Nice hog! Is that a Marlin?


----------



## bfriendly (Jan 30, 2015)

Thats just AWESOME!!


----------



## tgw925 (Jan 30, 2015)

No, it is a Savage. One of my favorite guns I own.


----------



## superman1275 (Jan 30, 2015)

17 or 22 mag?


----------



## tgw925 (Jan 30, 2015)

22 mag


----------



## hops2899 (Jan 30, 2015)

Which WMA?


----------



## Bream Pole (Jan 30, 2015)

*hog*

I have a 22 mag and want to take up hog hunting.  Curious where you hit him; I couldn't tell from the picture, and you read to aim for different spots with a mag.  some say in ear, some behind ear, some low behind shoulder etc.


----------



## weekender (Jan 31, 2015)

nice looking hog, congrats


----------



## tgw925 (Feb 2, 2015)

If broadside I shoot right behind the hear hole, if facing me I go between the eyes.


----------



## elmer_fudd (Feb 2, 2015)

I have the same rifle/caliber.  I use 40 gr FMJs.

Congrats!


----------



## downwind (Feb 2, 2015)

What WMA?


----------



## tracker12 (Feb 4, 2015)

I'm thinking that might be classified info


----------



## 22mag Hunter (Feb 5, 2015)

You guys ain't really asking the man where he killed that hog?

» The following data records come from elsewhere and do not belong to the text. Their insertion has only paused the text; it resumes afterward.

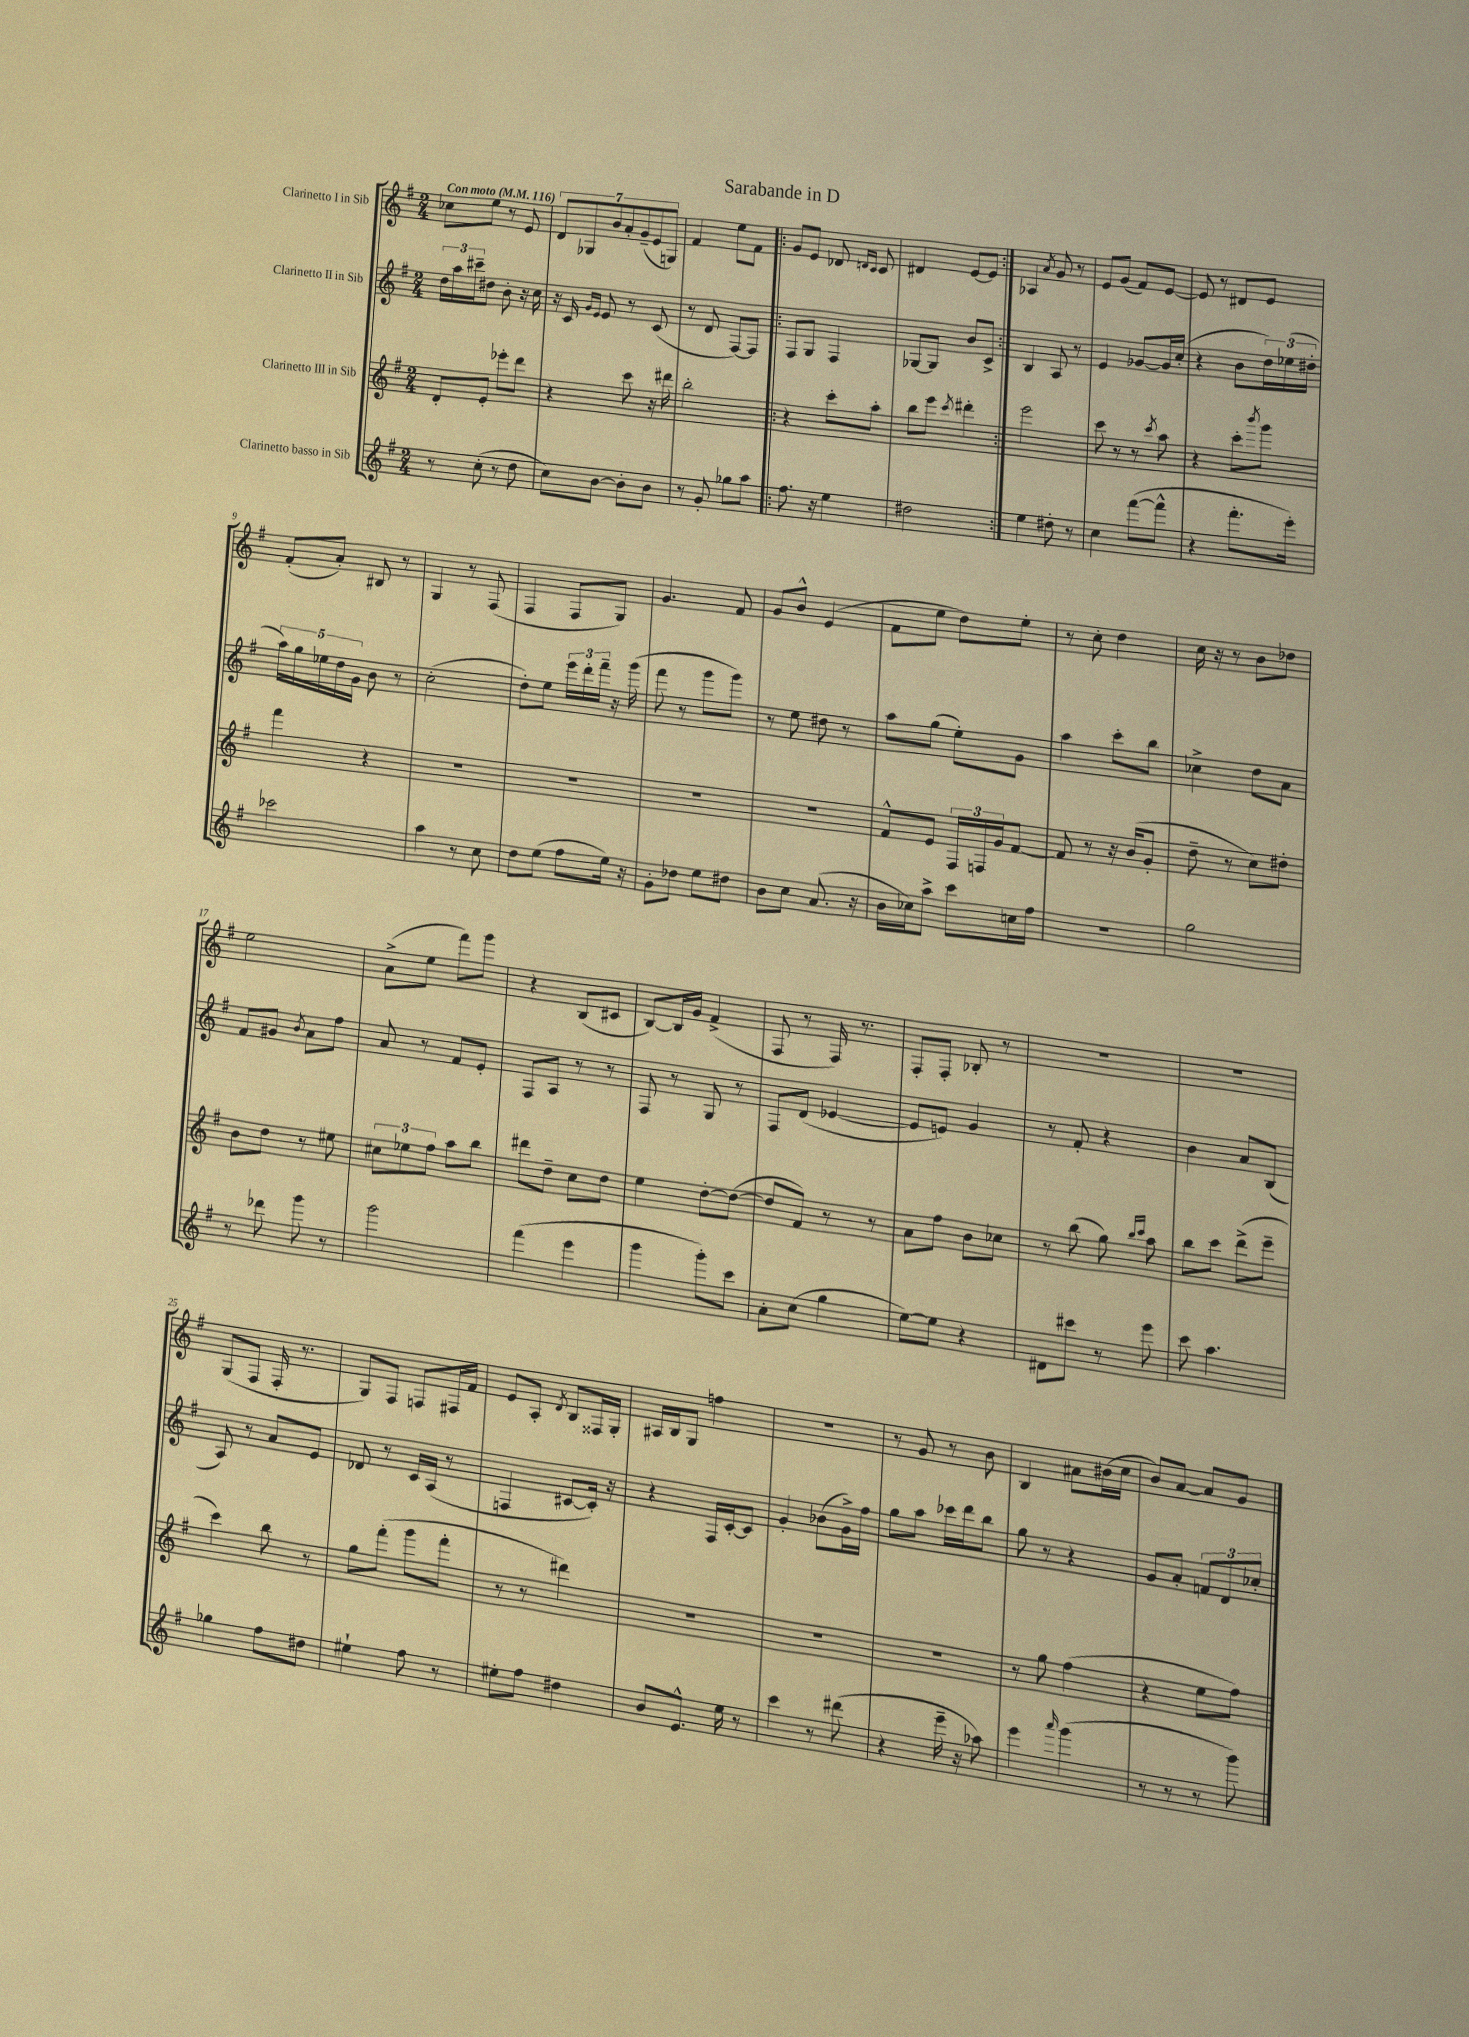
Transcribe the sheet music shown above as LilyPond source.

\header { title = "Sarabande in D" }
<<
\new StaffGroup <<
\new Staff = "s0" \with { instrumentName = "Clarinetto I in Sib" } {
    \clef treble \key g \major \numericTimeSignature \time 2/4 \tempo "Con moto" 4 = 116
    ces''8 e''8 r8 e'8 |
    \tuplet 7/4 { d'8 ges8 b'8 a'8-. g'8--( e'8 g8) } |
    fis'4 e''8 fis'8 |
    \repeat volta 2 { g'8 e'8 des'8 \grace { d'16 c'16 } c'8 |
    dis'4 e'8~ e'8 | }
    aes4 \acciaccatura { a'8 } g'8 r8 |
    e'8 g'8( fis'8) e'8~ |
    e'8 r8 dis'8 e'8 |
    fis'8-.( a'8-.) bis8 r8 |
    g4 r8 fis8( |
    fis4 fis8 g8) |
    g'4. fis'8 |
    g'8 b'8-^ e'4( |
    fis'8 e''8 d''8) e''8-. |
    r8 c''8-. d''4 |
    c''16 r16 r8 b'8 des''8 |
    e''2 |
    a'8->( e''8 fis'''8) g'''8 |
    r4 b8( cis'8 |
    b8~) b16 g'16 fis'4->( |
    fis8 r8 fis16) r8. |
    fis8-. fis8-. bes8-. r8 |
    r2 |
    r2 |
    g8( fis8 fis16-. r8. |
    g8) fis8 f8 fis16 fis'16 |
    e'8 a8-. \acciaccatura { d'8 } b8 fisis16 g16-. |
    ais16 b16 g8 f''4 |
    R2 |
    r8 g'8 r8 b'8 |
    b4 ais'8 bis'16( c''16 |
    b'8) a'8~ a'8 g'8 \bar "|." |
}
\new Staff = "s1" \with { instrumentName = "Clarinetto II in Sib" } {
    \clef treble \key g \major \numericTimeSignature \time 2/4
    \tuplet 3/2 { d''16 a''16 cis'''16-- } dis''8 b'8-. r16 c''16 |
    r16 c'16 \grace { g'16 e'16 } e'8 r8 c'8( |
    r8 d'8 fis8~) fis8 |
    \repeat volta 2 { fis8 g8 fis4 |
    ges8~ ges8 b'8 c'8-> | }
    b4 a8 r8 |
    e'4 ges'8~ ges'16 c''16-.( |
    r4 b'8 \tuplet 3/2 { d''16) ees''16( dis''16-. } |
    \tuplet 5/4 { a''16) g''16 ees''16 d''16 g'16 } b'8 r8 |
    c''2-.( |
    d''8-.) e''8 \tuplet 3/2 { e'''16 d'''16-. fis'''16-- } r16 g'''16( |
    fis'''8 r8 g'''8 g'''8) |
    r8 e''8 dis''8 r8 |
    a''8 g''8( e''8-.) g'8 |
    a''4 c'''8-. b''8 |
    ces''4-> d''8 a'8 |
    fis'8 gis'8 \acciaccatura { b'8 } a'8 fis''8 |
    a'8 r8 fis'8 e'8-. |
    fis8 a8 r8 r8 |
    fis8 r8 g8 r8 |
    fis8 d'8( ees'4~ |
    ees'8 e'8) g'4 |
    r8 fis'8-. r4 |
    b'4 a'8 b8( |
    a8) r8 a'8 e'8 |
    des'8 r8 c'16 a16( r8 |
    f4 cis'8~ cis'16-.) r16 |
    r4 fis16 c'16~-. c'8 |
    g'4-. bes'8( g'16->) fis''16 |
    g''8 a''8 ces'''16 d'''16 b''8 |
    g''8 r8 r4 |
    g'8 a'8-. \tuplet 3/2 { f'8 d'8 ces''8-. } \bar "|." |
}
\new Staff = "s2" \with { instrumentName = "Clarinetto III in Sib" } {
    \clef treble \key g \major \numericTimeSignature \time 2/4
    d'8-. e'8-. ees'''8-. d'''8 |
    r4 c'''8 r16 dis'''16 |
    b''2-. |
    \repeat volta 2 { r4 c'''8-. a''8-. |
    b''8 e'''8 \acciaccatura { c'''8 } dis'''4-. | }
    e'''2 |
    c'''8 r8 r8 \acciaccatura { c'''8 } a''8 |
    r4 c'''8-. \acciaccatura { b'''8 } g'''8 |
    fis'''4 r4 |
    R2 |
    R2 |
    R2 |
    R2 |
    fis'8-^ e'8 \tuplet 3/2 { fis16 f16 g'16 } fis'8~ |
    fis'8 r8 r16 b'16( g'8-. |
    d''8-- r8 c''8) dis''8-. |
    b'8 d''8 r8 eis''8 |
    \tuplet 3/2 { cis''8 ees''8 fis''8 } a''8 b''8 |
    dis'''8 d''8-- c''8 d''8 |
    e''4 d''8~-. d''8~( |
    d''8 fis'8) r8 r8 |
    a'8 fis''8 b'8 ces''8 |
    r8 b''8( g''8) \grace { b''16 c'''16 } a''8 |
    b''8 c'''8 d'''8->( e'''8-- |
    c'''4) b''8 r8 |
    g''8 fis'''8-.( g'''8 fis'''8-. |
    r8 r8 dis'''4) |
    R2 |
    R2 |
    R2 |
    r8 g''8 fis''4( |
    r4 e''8 fis''8) \bar "|." |
}
\new Staff = "s3" \with { instrumentName = "Clarinetto basso in Sib" } {
    \clef treble \key g \major \numericTimeSignature \time 2/4
    r8 c''8-.( r8 d''8 |
    c''8) b'8~ b'8-. b'8 |
    r8 g'8-. ges''8 a''8 |
    \repeat volta 2 { fis''8. r16 e''4 |
    dis''2 | }
    e''4 dis''8-. r8 |
    c''4 fis'''8~( fis'''8-^ |
    r4 fis'''8.-. e'''16-.) |
    ces'''2 |
    a''4 r8 c''8 |
    d''8 e''8( fis''8 e''16) r16 |
    g'8-. des''8 e''8 dis''8 |
    b'8 c''8 a'8.( r16 |
    b'16 ces''16) a''8-> c'''8 c''16 fis''16 |
    R2 |
    g''2 |
    r8 des'''8 g'''8 r8 |
    g'''2 |
    fis'''4( e'''4 |
    g'''4 g'''8-.) c'''8 |
    a'8-. c''8( g''4 |
    e''8~) e''8 r4 |
    dis'8 cis'''8 r8 e'''8 |
    c'''8 a''4. |
    ges''4 fis''8 dis''8 |
    eis''4-! fis''8 r8 |
    eis''8-. fis''8 dis''4 |
    b'8 e'8.-^ e''16 r8 |
    c'''4 r8 dis'''8( |
    r4 e'''16-- r16 aes''8) |
    e'''4 \grace { a'''16 } g'''4( |
    r8 r8 r8 g'''8) \bar "|." |
}
>>
>>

You must be crazy. Good hunting spots are top secret...


----------



## 308-MIKE (Feb 21, 2015)

hops2899 said:


> Which WMA?



Not being a wise guy or anything, but a way to possibly narrow it down is look where he's from. And what wma's have water/swamps in his area. There's a couple I can think of off the top of my head ( and they make sense in this case). Go from there. Btw, nice hog fella. Congrats.


----------



## Okie Hog (Feb 21, 2015)

Congrats on the hogs.  You found a good hunting spot.


----------



## bfriendly (Feb 23, 2015)

Okie Hog said:


> Congrats on the hogs.  You found a good hunting spot.



No doubt! Whats even better is that everyone knows about it too.................maybe


----------



## dm/wolfskin (Feb 24, 2015)

How many WMA'S don't have hogs on then? Get off your butt and go walk and look for hog sign. Put the time in and if you're any kind of hunter you'll kill a pig to two.


----------



## Troy Butler (Feb 24, 2015)

dm/wolfskin said:


> How many WMA'S don't have hogs on then? Get off your butt and go walk and look for hog sign. Put the time in and if you're any kind of hunter you'll kill a pig to two.



I hear ya. It kills me when people ask where and get told on a public form and then complain about spots being over run with others.  Nice piggy by the way.


----------



## centerc (Feb 24, 2015)

Pine log ?


----------



## tgw925 (Feb 26, 2015)

Not Pine Log...there is very few public land areas that I will go hunt pigs at and those are the ones that not many people know about. The others are over ran with people that over time push the hogs out of the area during small game. Put some miles on those sneakers and you may find a few.


----------